X-Coder:透過全合成任務、解決方案與測試推進競技程式設計
X-Coder: Advancing Competitive Programming with Fully Synthetic Tasks, Solutions, and Tests
January 11, 2026
作者: Jie Wu, Haoling Li, Xin Zhang, Jiani Guo, Jane Luo, Steven Liu, Yangyu Huang, Ruihang Chu, Scarlett Li, Yujiu Yang
cs.AI
摘要
由於競技程式設計對推理能力要求極高且邏輯複雜性強,其對程式碼大語言模型構成了重大挑戰。然而,現有程式碼大語言模型仍嚴重依賴現實世界數據,這限制了其可擴展性。本文探索一種完全合成的方法:通過使用完全生成的任務、解決方案和測試用例來訓練程式碼大語言模型,從而在不依賴現實數據的前提下增強程式碼推理能力。為實現此目標,我們基於特徵合成技術提出名為SynthSmith的新型數據合成流程。該流程展現出生成多樣化高難度任務的強大潛力,並能提供經過驗證的解決方案與測試用例,同時支持監督式微調和強化學習。基於所合成的SFT與RL數據集,我們推出X-Coder模型系列——該系列僅憑70億參數即在LiveCodeBench v5上取得62.9 avg@8的優異通過率,在v6版本達55.8分,性能超越DeepCoder-14B-Preview與AReal-boba2-14B等模型。深度分析表明,我們的合成數據集遵循尺度定律,並探討了哪些維度的擴展更具實效。我們進一步透過詳盡的消融實驗與分析,揭示以程式碼為核心的強化學習機制,並明確影響性能的關鍵因素。本研究證實:擴展高質量合成數據與採用分階段訓練能顯著推進程式碼推理能力發展,同時降低對現實世界程式碼數據的依賴。
English
Competitive programming presents great challenges for Code LLMs due to its intensive reasoning demands and high logical complexity. However, current Code LLMs still rely heavily on real-world data, which limits their scalability.
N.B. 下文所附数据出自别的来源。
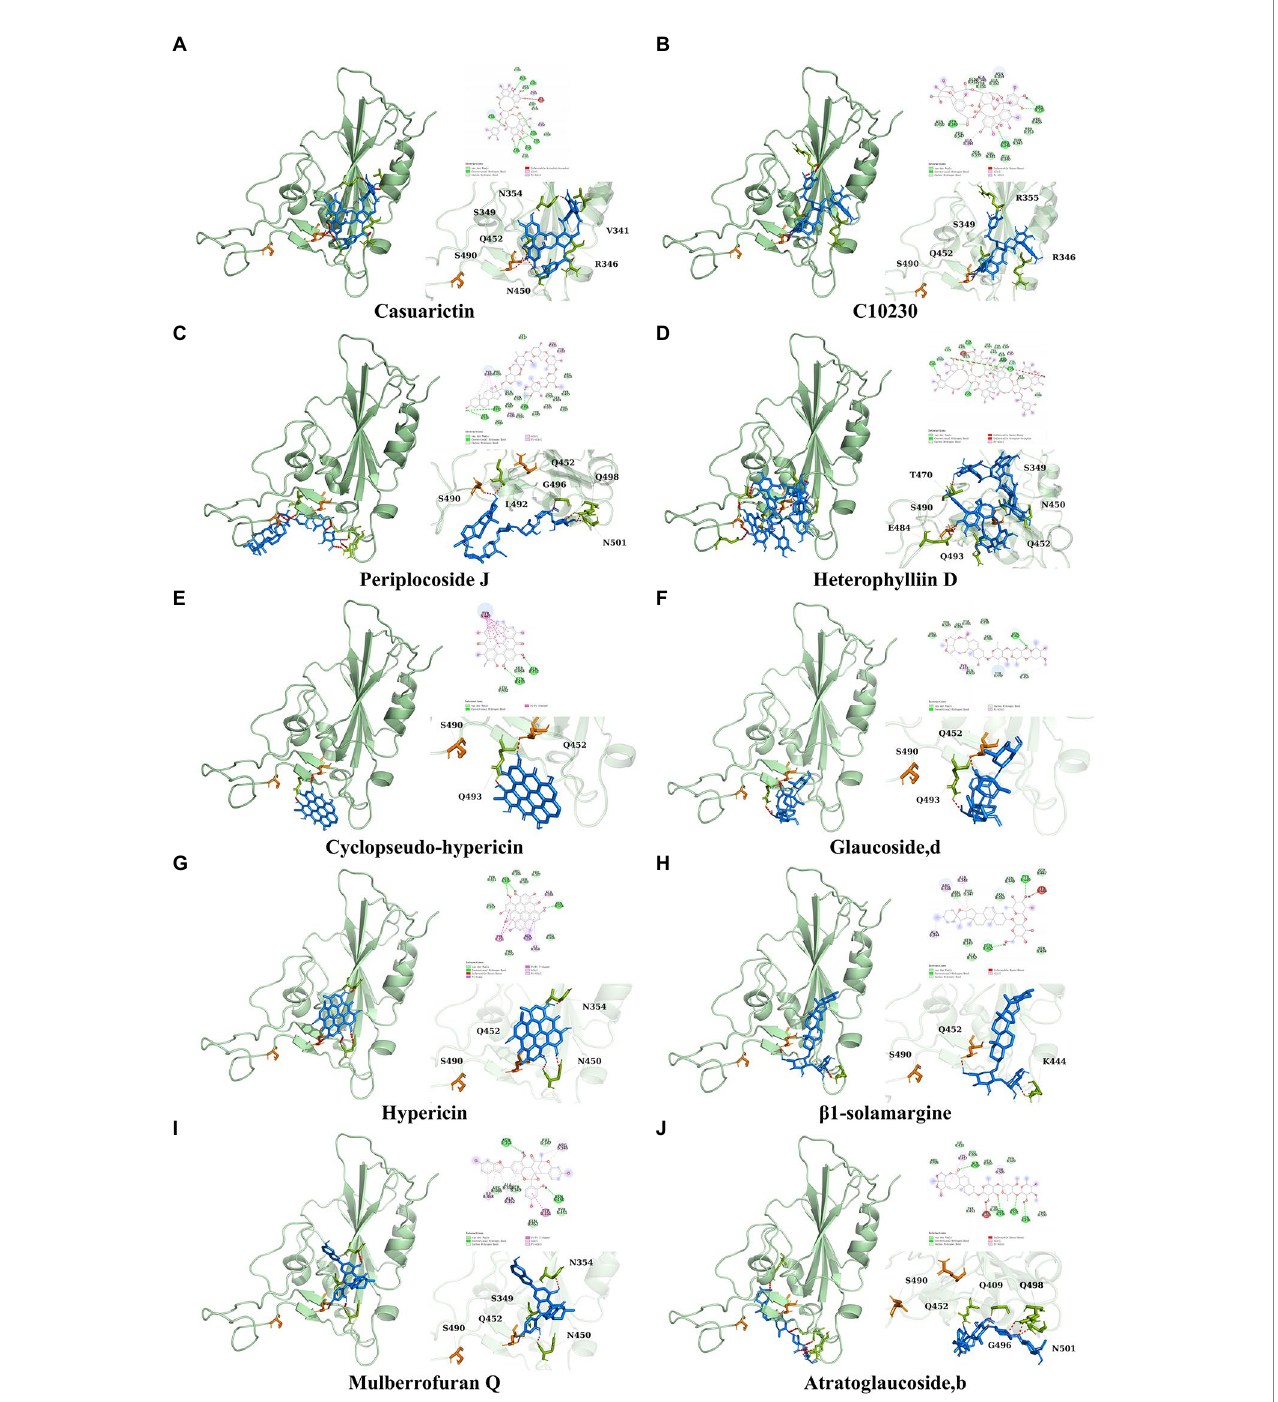
FIGURE 3 The top 10 conformations of the small molecule compounds bind to the Lambda strain mutation base. (A) Casuarictin. (B) C10230. (C) Periplocoside J. (D) Heterophylliin D. (E) Cyclopseudo-hypericin. (F) Glaucoside, d. (G) Hypericin. (H) β 1-solamargine. (I) Mulberrofuran Q. (J) Atratoglaucoside, b.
In this paper, we explore a fully synthetic approach: training Code LLMs with entirely generated tasks, solutions, and test cases, to empower code reasoning models without relying on real-world data. To support this, we leverage feature-based synthesis to propose a novel data synthesis pipeline called SynthSmith. SynthSmith shows strong potential in producing diverse and challenging tasks, along with verified solutions and tests, supporting both supervised fine-tuning and reinforcement learning. Based on the proposed synthetic SFT and RL datasets, we introduce the X-Coder model series, which achieves a notable pass rate of 62.9 avg@8 on LiveCodeBench v5 and 55.8 on v6, outperforming DeepCoder-14B-Preview and AReal-boba2-14B despite having only 7B parameters. In-depth analysis reveals that scaling laws hold on our synthetic dataset, and we explore which dimensions are more effective to scale. We further provide insights into code-centric reinforcement learning and highlight the key factors that shape performance through detailed ablations and analysis. Our findings demonstrate that scaling high-quality synthetic data and adopting staged training can greatly advance code reasoning, while mitigating reliance on real-world coding data.